Construire une organisation capable de fonctionner en « autonomie régulée » est un défi managérial et culturel. Cela demande de repenser les formations, de valoriser la prise d’initiative et de concevoir des exercices de crise qui ne testent pas seulement l’obéissance aux procédures, mais aussi la capacité d’adaptation.
Chez CriseHelp, nous sommes convaincus que la résilience de demain se construira sur ce modèle. C’est pourquoi nous vous aidons à bâtir des dispositifs de crise qui ne sont pas seulement robustes, mais aussi agiles, et à former des leaders qui ne sont pas seulement des tacticiens, mais de véritables architectes de la résilience.
Nous sommes à votre écoute pour préciser votre besoin en gestion de crise.
Nos experts et consultants indépendants sont en mesure de vous accompagner de A à Z dans l’évaluation de vos risques pour anticiper les crises.
FAQs
Questions fréquentes sur ce nouveau modèle de résilience
L'autonomie régulée, n'est-ce pas une porte ouverte au chaos ?
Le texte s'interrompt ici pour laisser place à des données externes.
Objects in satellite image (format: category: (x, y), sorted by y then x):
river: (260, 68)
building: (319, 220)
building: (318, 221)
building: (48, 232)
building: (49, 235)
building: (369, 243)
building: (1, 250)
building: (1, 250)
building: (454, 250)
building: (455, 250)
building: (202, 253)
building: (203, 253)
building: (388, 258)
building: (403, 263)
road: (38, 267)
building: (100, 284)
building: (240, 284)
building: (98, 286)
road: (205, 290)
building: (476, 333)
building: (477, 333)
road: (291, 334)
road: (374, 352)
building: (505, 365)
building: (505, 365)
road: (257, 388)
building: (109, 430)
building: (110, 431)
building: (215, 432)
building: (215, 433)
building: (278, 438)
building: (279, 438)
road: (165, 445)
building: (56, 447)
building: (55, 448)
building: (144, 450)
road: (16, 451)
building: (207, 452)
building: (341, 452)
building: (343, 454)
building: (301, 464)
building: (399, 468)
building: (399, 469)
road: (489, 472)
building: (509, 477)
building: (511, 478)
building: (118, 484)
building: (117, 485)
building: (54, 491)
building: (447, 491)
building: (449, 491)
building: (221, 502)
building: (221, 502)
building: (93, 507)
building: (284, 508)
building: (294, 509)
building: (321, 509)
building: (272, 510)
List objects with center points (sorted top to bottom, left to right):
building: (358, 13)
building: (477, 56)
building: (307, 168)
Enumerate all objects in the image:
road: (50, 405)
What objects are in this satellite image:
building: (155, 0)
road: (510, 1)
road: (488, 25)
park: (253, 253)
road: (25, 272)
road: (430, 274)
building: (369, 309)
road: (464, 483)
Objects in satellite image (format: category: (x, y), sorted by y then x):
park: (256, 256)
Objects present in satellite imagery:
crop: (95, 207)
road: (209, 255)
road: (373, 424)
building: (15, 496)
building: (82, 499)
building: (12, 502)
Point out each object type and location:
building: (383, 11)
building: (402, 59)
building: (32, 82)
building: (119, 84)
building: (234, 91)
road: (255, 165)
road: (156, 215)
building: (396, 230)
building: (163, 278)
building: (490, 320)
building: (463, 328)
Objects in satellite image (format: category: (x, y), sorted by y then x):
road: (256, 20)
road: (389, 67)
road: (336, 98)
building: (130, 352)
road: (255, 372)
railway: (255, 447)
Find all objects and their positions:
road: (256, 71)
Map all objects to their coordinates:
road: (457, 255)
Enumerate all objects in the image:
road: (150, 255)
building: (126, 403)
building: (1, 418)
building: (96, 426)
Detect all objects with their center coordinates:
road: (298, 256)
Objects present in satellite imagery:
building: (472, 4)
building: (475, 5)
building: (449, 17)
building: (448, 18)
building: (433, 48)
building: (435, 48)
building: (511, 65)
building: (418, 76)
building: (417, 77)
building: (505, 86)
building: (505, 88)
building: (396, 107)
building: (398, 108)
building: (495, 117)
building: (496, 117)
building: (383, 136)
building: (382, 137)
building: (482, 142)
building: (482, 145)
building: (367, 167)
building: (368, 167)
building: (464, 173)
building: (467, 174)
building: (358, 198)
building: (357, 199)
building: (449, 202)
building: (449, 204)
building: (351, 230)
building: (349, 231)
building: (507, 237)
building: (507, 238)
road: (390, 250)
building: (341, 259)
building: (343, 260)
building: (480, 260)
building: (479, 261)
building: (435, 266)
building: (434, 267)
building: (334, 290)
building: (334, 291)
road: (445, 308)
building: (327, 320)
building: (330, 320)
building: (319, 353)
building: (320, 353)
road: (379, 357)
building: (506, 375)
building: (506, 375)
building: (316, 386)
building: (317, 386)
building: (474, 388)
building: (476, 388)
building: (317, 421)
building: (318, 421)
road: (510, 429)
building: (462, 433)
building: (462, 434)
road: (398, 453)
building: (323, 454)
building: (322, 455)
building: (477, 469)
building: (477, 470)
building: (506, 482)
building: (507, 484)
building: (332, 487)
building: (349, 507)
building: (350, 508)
Non, et c'est toute la subtilité du concept. Il ne s'agit pas d'une indépendance totale ("chacun fait ce qu'il veut"). L'autonomie est "régulée", c'est-à-dire qu'elle s'exerce dans un cadre défini par le leader-architecte (intention du chef, règles d'engagement, objectifs clairs). Les équipes de terrain restent connectées au commandement et leurs actions doivent converger. C'est une décentralisation contrôlée et temporaire.
Comment un manager peut-il concrètement devenir un "architecte" de la résilience ?
En déplaçant son attention. Au lieu de demander "Quelle est la solution ?", il doit se poser des questions d'architecte : "Mon équipe a-t-elle toutes les informations pour décider ?", "Leur canal de communication est-il fiable ?", "Ai-je bien clarifié les limites de leur autonomie et l'objectif final ?". Son travail est de garantir la qualité de l'environnement de décision de ses équipes.
Cette approche est-elle adaptée à tous les types de crises ?
Elle est particulièrement adaptée aux crises complexes, étendues et à cinétique rapide, où un centre de commandement unique est rapidement saturé. Pour une crise simple et localisée, le modèle traditionnel de commandement direct reste très efficace. La compétence d'un leader moderne est de savoir quel modèle appliquer en fonction des différents types de crises auxquels il peut être confronté.